> YOUR GOAL:
Copy out the items starting with the line containing "Rank the series" and continuing through the line containing "True or false: Heat", including both of those lines. Omit the pictures from your output.

"""

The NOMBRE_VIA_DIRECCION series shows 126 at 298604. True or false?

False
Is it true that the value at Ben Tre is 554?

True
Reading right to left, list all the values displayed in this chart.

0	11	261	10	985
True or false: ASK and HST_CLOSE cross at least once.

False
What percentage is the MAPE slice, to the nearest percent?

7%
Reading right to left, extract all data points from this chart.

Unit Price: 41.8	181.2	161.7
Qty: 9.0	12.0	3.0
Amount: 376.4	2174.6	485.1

"""
"""

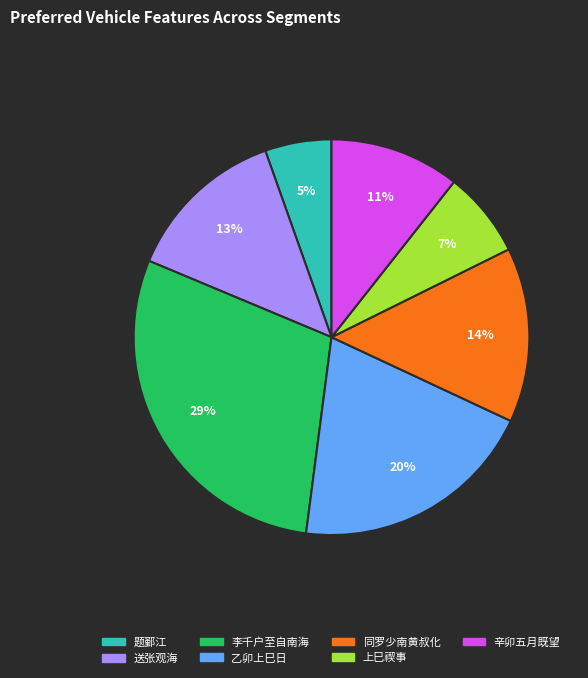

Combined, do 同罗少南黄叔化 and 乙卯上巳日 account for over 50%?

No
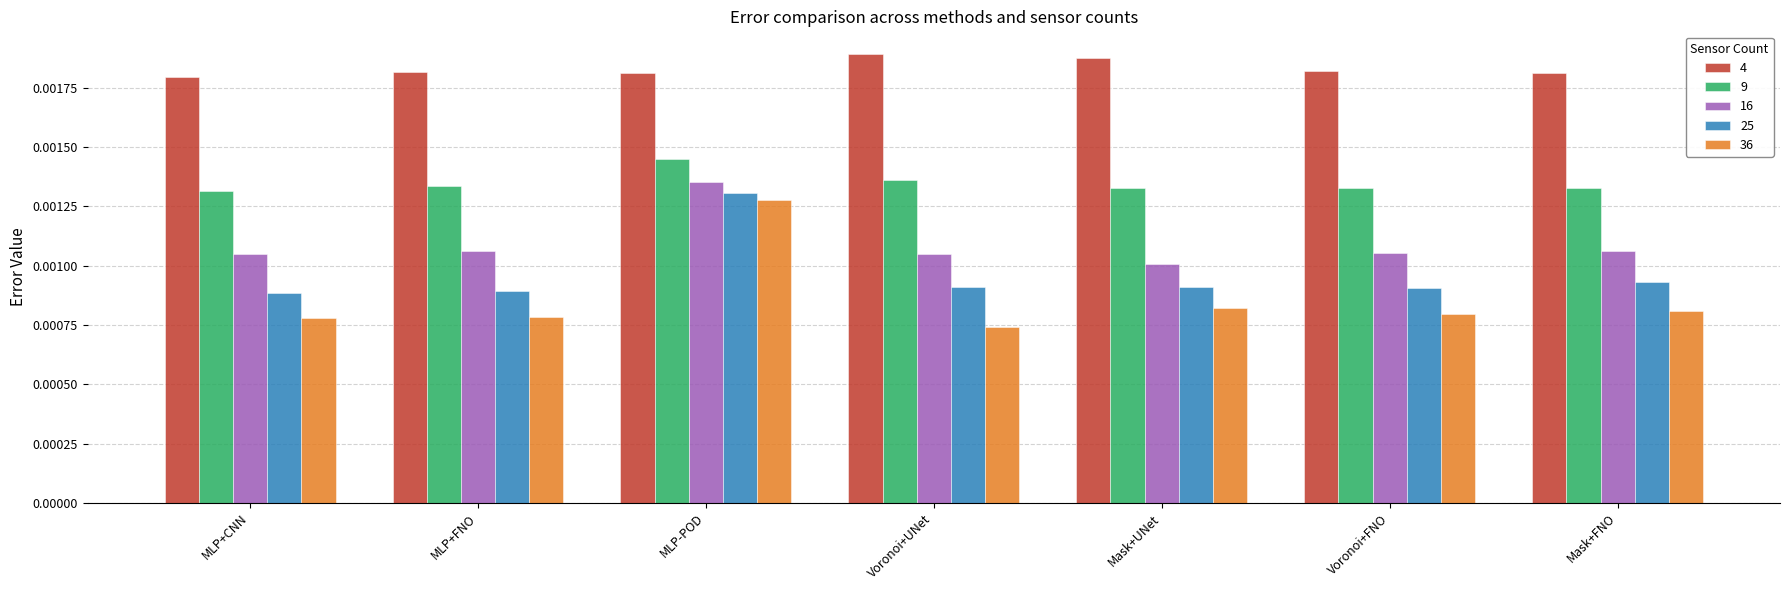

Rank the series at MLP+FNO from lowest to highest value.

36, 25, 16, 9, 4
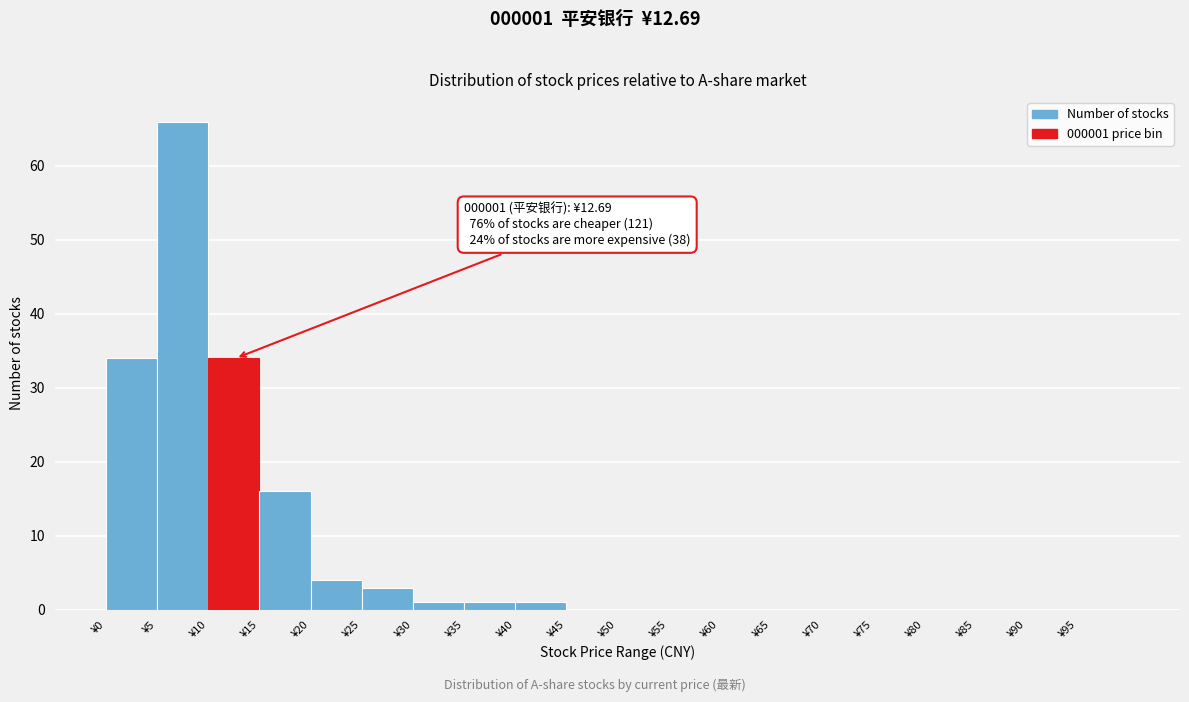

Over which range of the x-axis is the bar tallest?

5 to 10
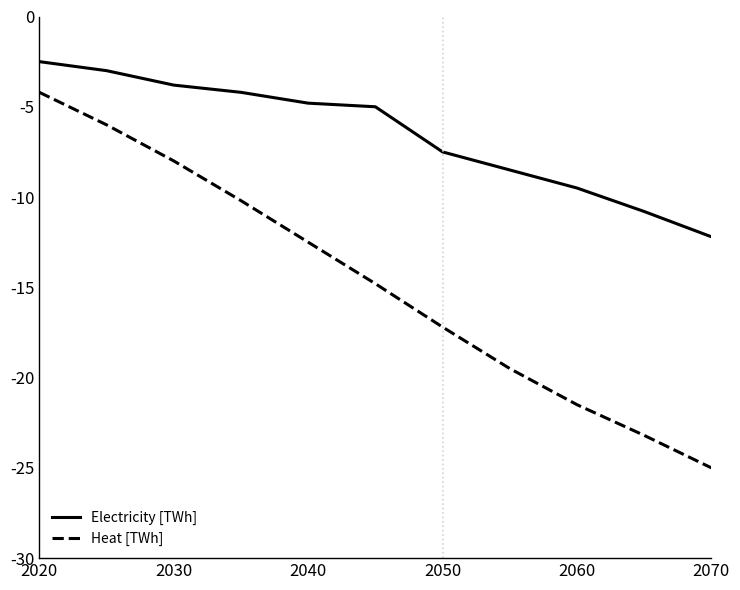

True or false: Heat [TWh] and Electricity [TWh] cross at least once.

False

"""
"""

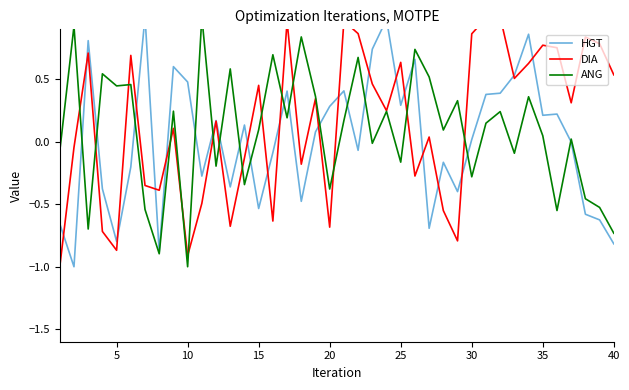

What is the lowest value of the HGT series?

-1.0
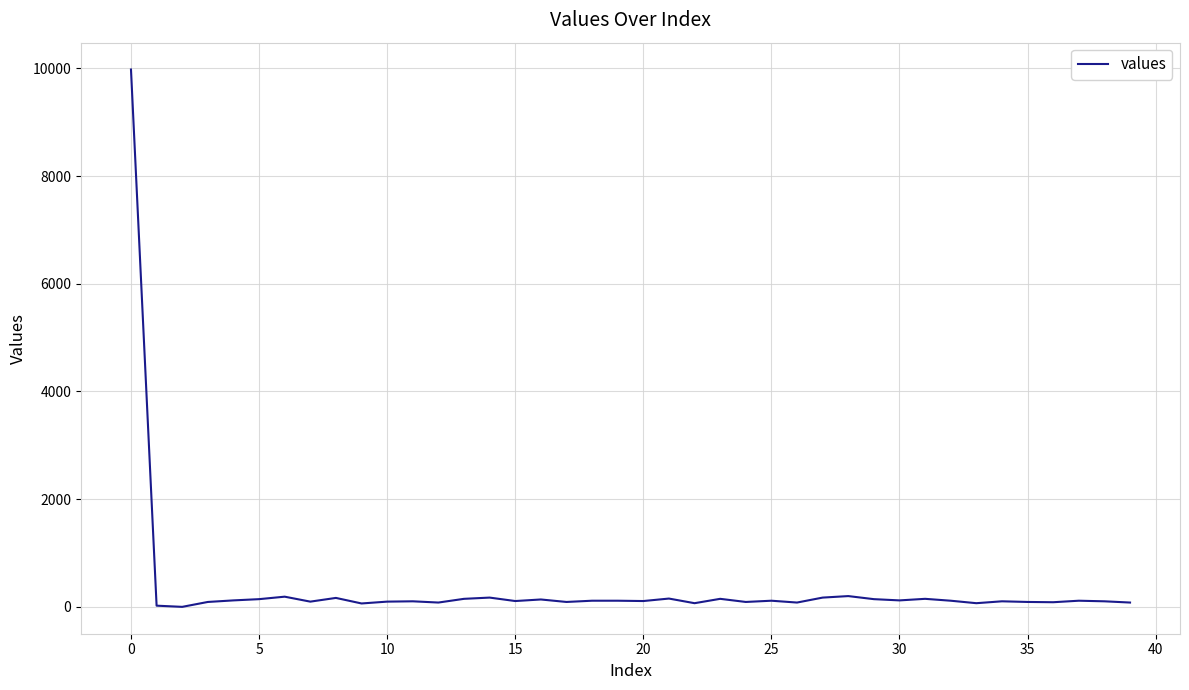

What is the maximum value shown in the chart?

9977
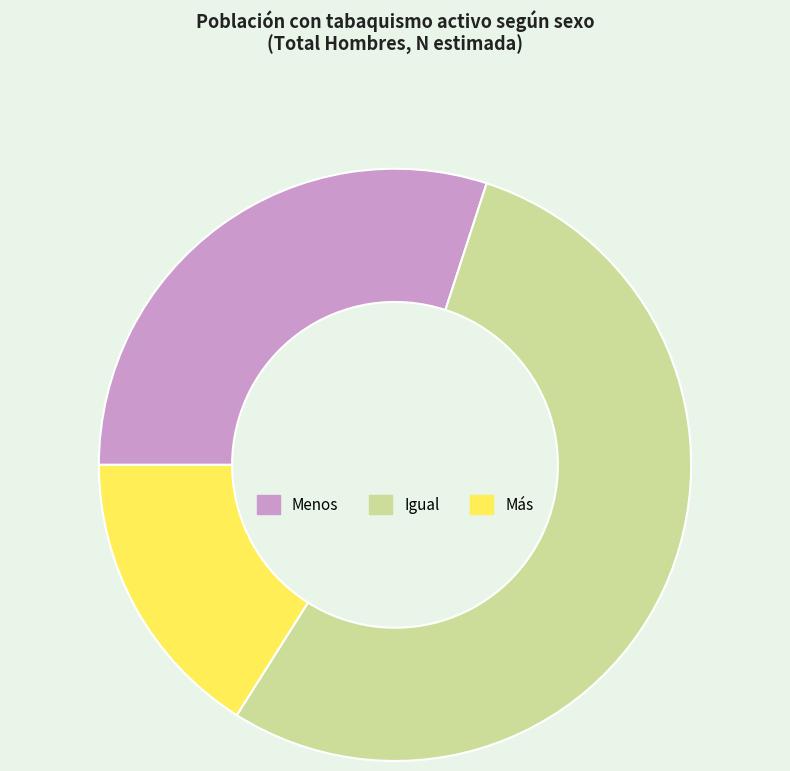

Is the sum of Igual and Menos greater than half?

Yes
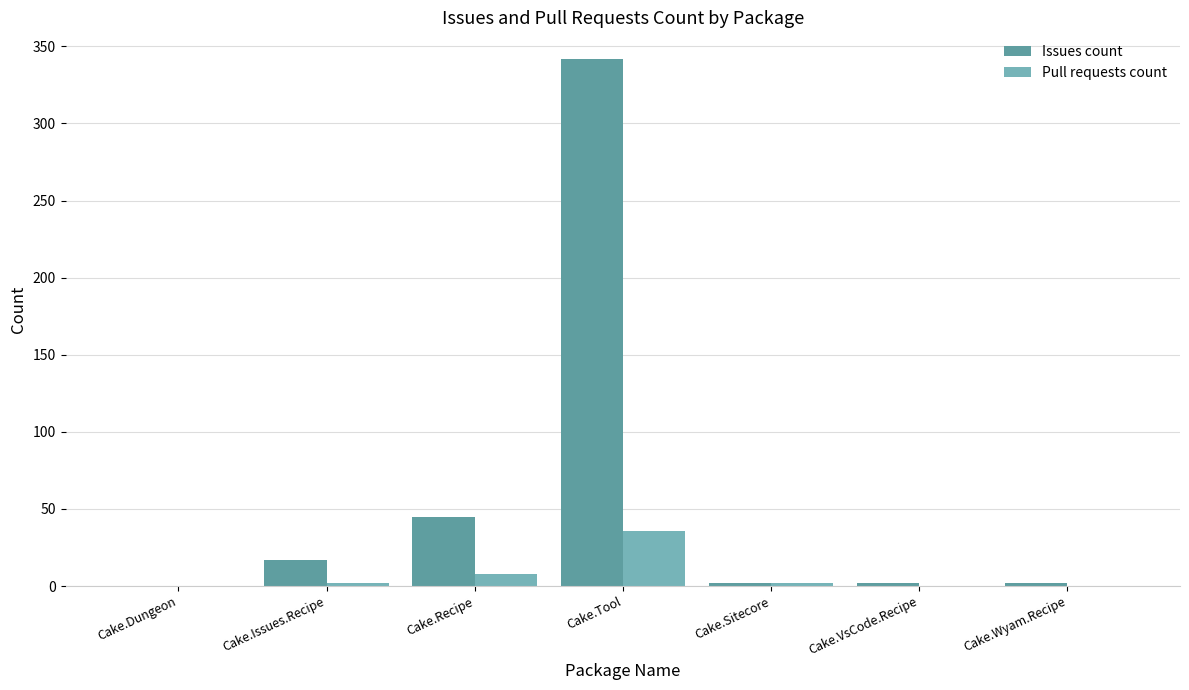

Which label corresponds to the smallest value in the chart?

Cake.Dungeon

"""

> SOLUTION FOR THIS EXERCISE:
Rank the series at MLP+FNO from lowest to highest value.

36, 25, 16, 9, 4

Over which range of the x-axis is the bar tallest?

5 to 10

True or false: Heat [TWh] and Electricity [TWh] cross at least once.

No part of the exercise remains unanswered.